Task item: Lines before the one containing "thumb ip: (392, 569)" are left out. Retype that line and the rest through the end of the material exactly.

Extracted material:
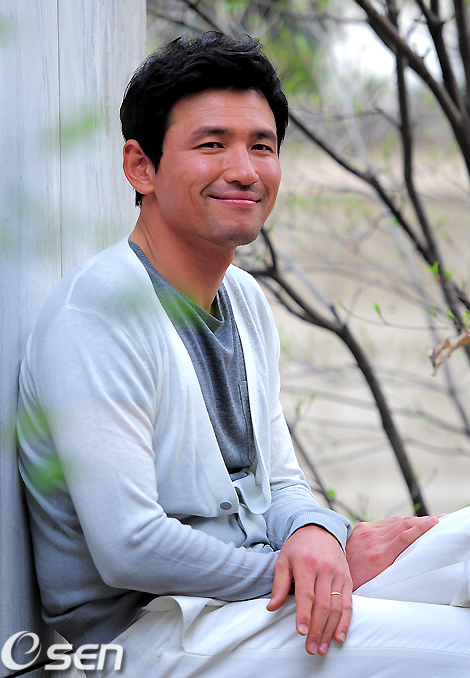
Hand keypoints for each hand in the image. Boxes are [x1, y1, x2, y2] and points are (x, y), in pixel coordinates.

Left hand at [267, 525, 352, 655]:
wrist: (320, 530)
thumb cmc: (298, 548)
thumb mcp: (283, 560)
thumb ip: (278, 584)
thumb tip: (271, 607)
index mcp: (306, 564)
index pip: (306, 593)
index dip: (304, 614)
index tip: (301, 632)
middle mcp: (325, 570)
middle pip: (323, 604)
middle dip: (317, 629)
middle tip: (311, 648)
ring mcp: (338, 575)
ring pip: (336, 607)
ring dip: (330, 630)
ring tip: (322, 647)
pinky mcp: (347, 579)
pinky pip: (348, 603)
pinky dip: (345, 622)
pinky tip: (339, 636)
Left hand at [346, 515, 438, 590]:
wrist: (328, 570)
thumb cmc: (355, 583)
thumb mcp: (377, 582)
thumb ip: (392, 569)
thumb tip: (409, 560)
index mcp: (379, 554)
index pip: (405, 535)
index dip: (422, 527)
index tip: (436, 521)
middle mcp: (373, 539)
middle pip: (403, 524)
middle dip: (422, 520)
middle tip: (439, 518)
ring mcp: (365, 531)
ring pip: (394, 522)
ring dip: (411, 520)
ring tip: (426, 520)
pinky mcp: (360, 528)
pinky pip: (383, 523)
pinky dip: (397, 522)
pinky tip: (405, 523)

Answer to the exercise:
thumb ip: (392, 569)
thumb tip: (409, 560)
index mcp: (379, 554)
index pip: (405, 535)
index dip: (422, 527)
index tip: (436, 521)
middle mcp: (373, 539)
middle pip: (403, 524)
middle dip: (422, 520)
middle tip: (439, 518)
ring mcp: (365, 531)
ring pip: (394, 522)
ring dip: (411, 520)
ring tip: (426, 520)
pinky mcp: (360, 528)
pinky pip: (383, 523)
pinky dip: (397, 522)
pinky tip: (405, 523)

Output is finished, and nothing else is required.